As a parent, it is important to remember that you play an extremely important role in how your teen feels about his body. You are often a role model and teens learn from the things you say and do. To be a positive role model and to help prevent your teen from developing a negative body image, the National Eating Disorder Association suggests the following:

  • Consider your thoughts, attitudes and behaviors toward your own body and the way that these beliefs have been shaped by the forces of weightism and sexism.
  • Educate your children about the genetic basis for the natural diversity of human body shapes and sizes, and the nature and ugliness of prejudice.
  • Make an effort to maintain positive, healthy attitudes and behaviors.
  • Avoid conveying messages that will lead your teen to believe that he needs to look more like models and fit into smaller clothes.

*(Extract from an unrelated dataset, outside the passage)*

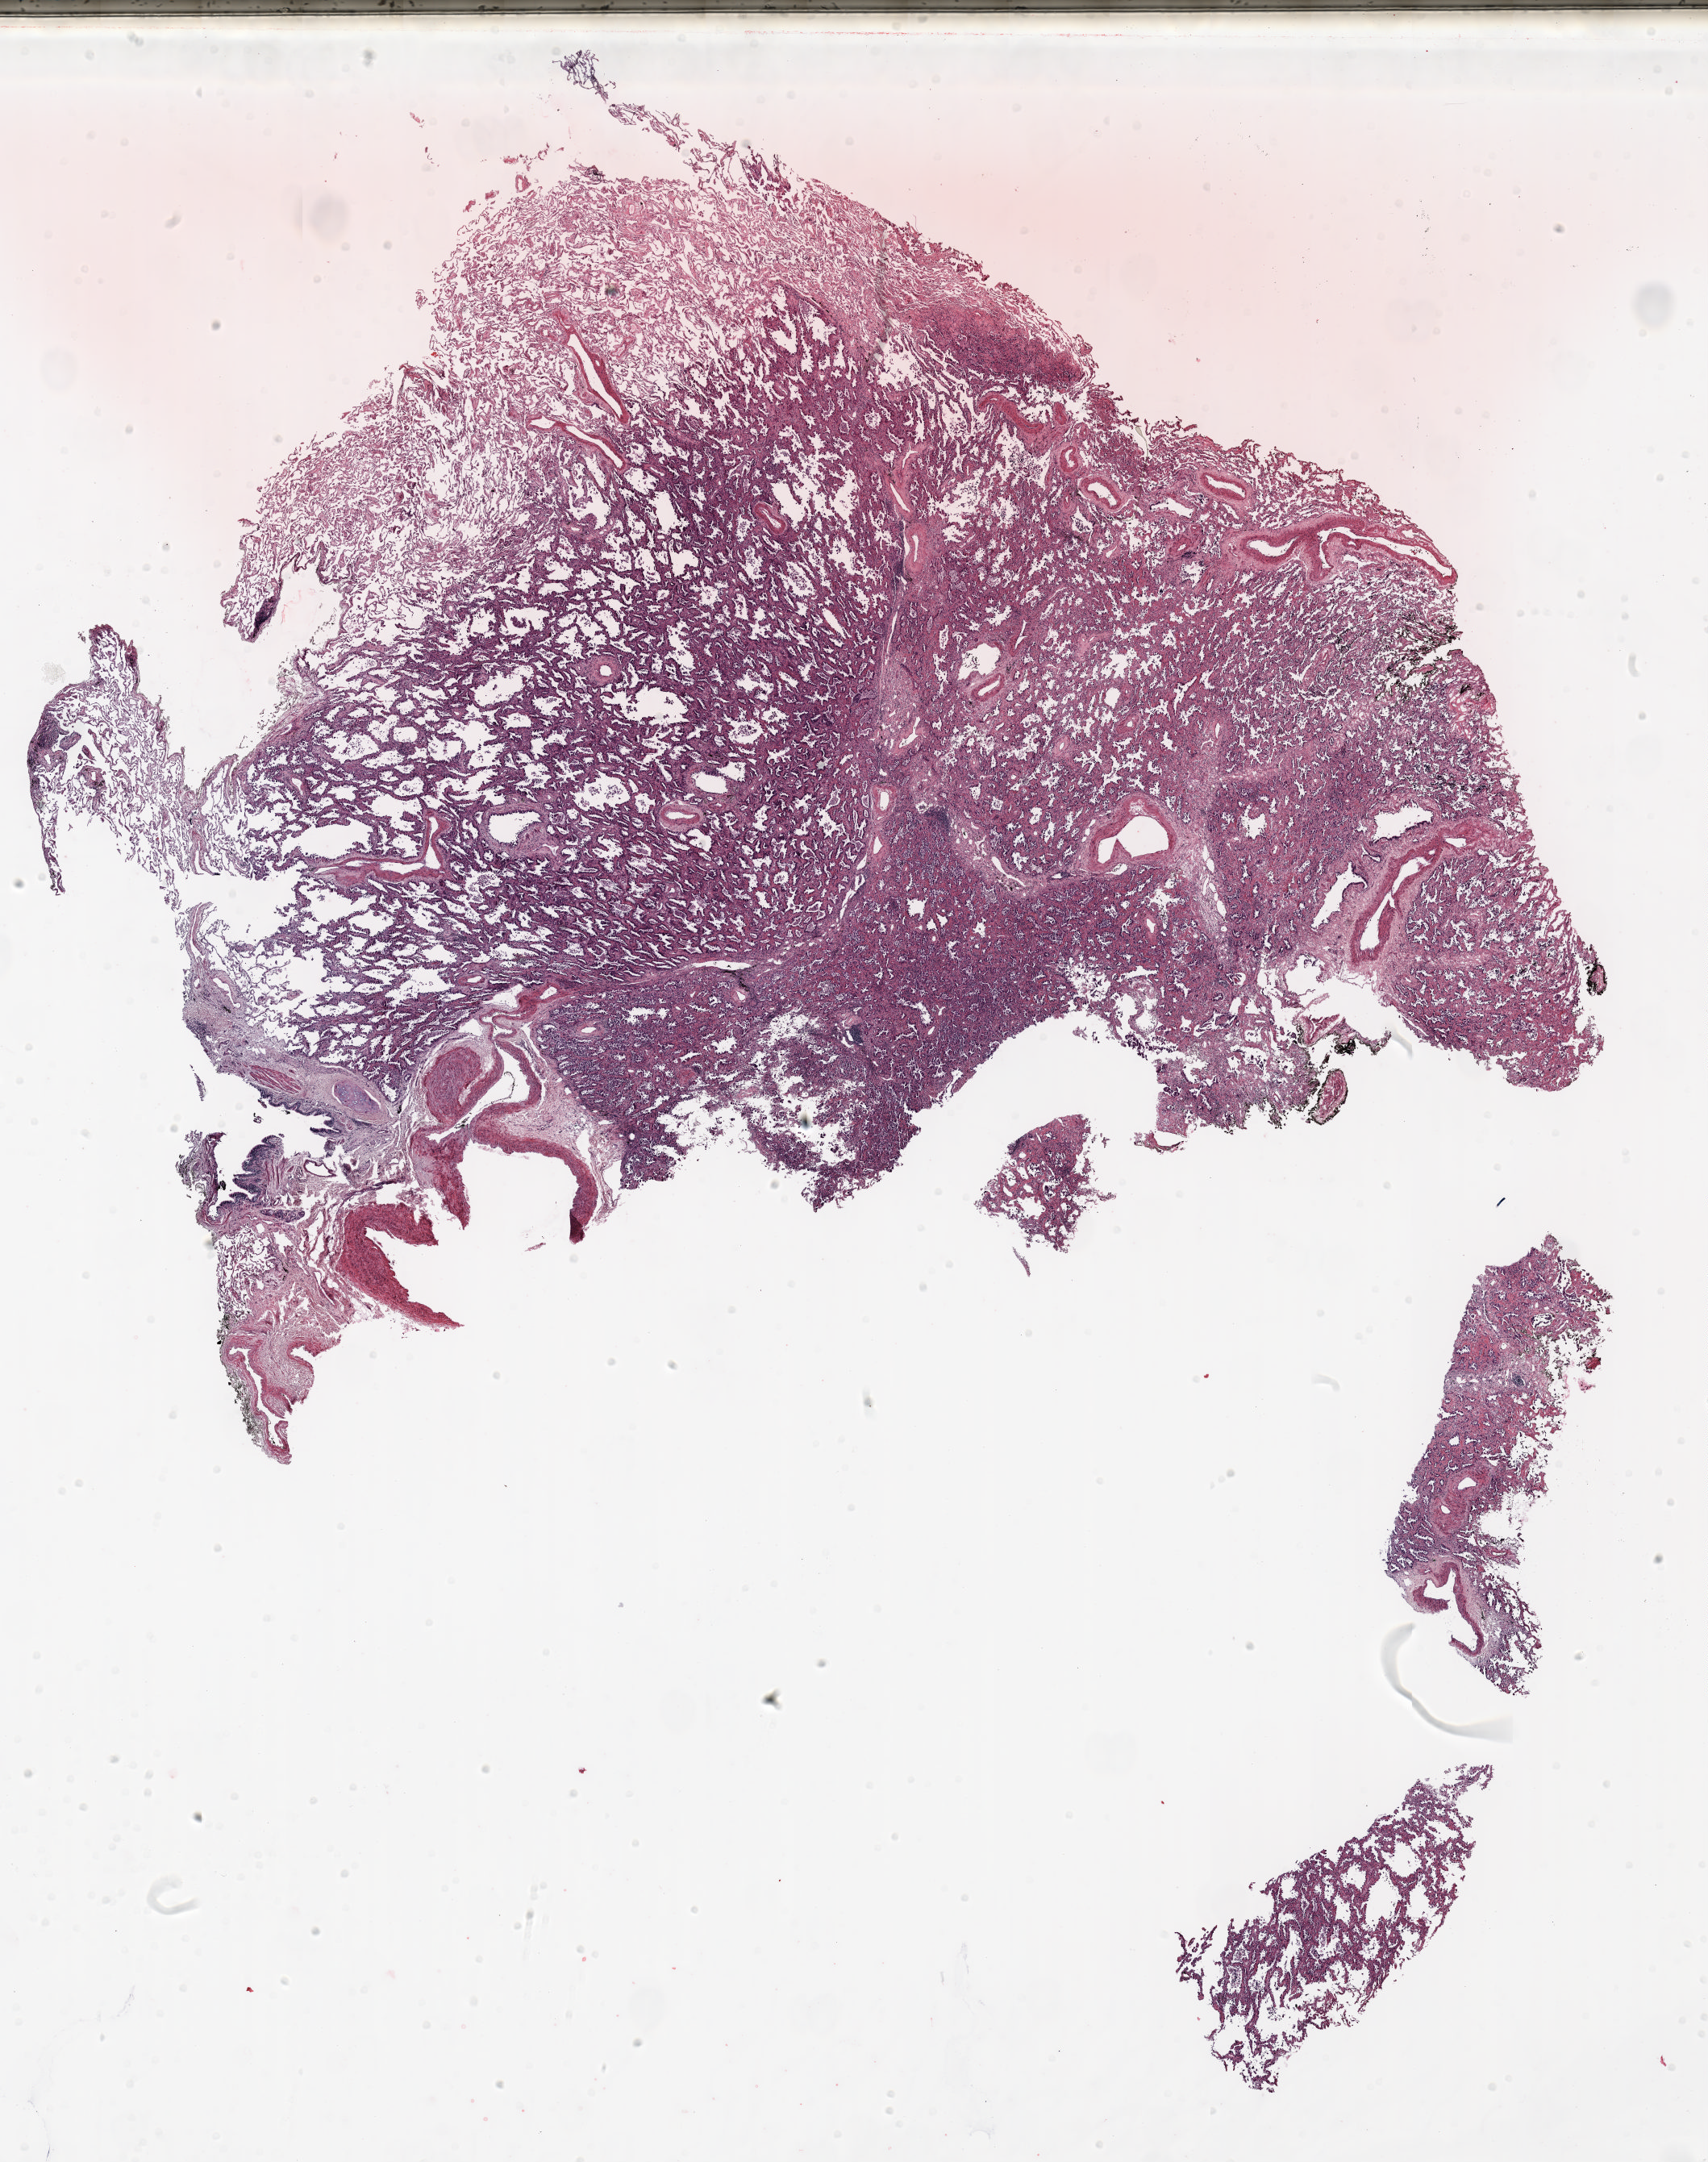
H&E-stained whole-slide image, low-resolution overview of the scanned area, about 17.0 x 21.5 mm, FFPE section, lung. Male, age 63 at enrolment. Former smoker at enrolment. Grade: moderately differentiated (G2).
Stage (AJCC 6th edition): IA. Tumour size (pathology): 14 mm. Primary tumour location (clinical record): left upper lobe. Participant's lung-cancer diagnosis: Adenocarcinoma, NOS.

  • Learn about and discuss with your teen the dangers of trying to alter one’s body shape through dieting, the value of moderate exercise for health, and the importance of eating a variety of foods in well-balanced meals consumed at least three times a day.
  • Make a commitment not to avoid activities (such as swimming, sunbathing, dancing, etc.) simply because they call attention to your weight and shape.
  • Make a commitment to exercise for the joy of feeling your body move and grow stronger, not to purge fat from your body or to compensate for calories eaten.
  • Help children appreciate and resist the ways in which television, magazines and other media distort the true diversity of human body types and imply that a slender body means power, excitement, popularity or perfection.
  • Encourage your children to be active and to enjoy what their bodies can do and feel like. Do not limit their caloric intake unless a physician requests that you do so because of a medical problem.
  • Do whatever you can to promote the self-esteem and self-respect of all of your children in intellectual, athletic and social endeavors. Give boys and girls the same opportunities and encouragement. A well-rounded sense of self and solid self-esteem are perhaps the best antidotes to dangerous dieting and a negative body image.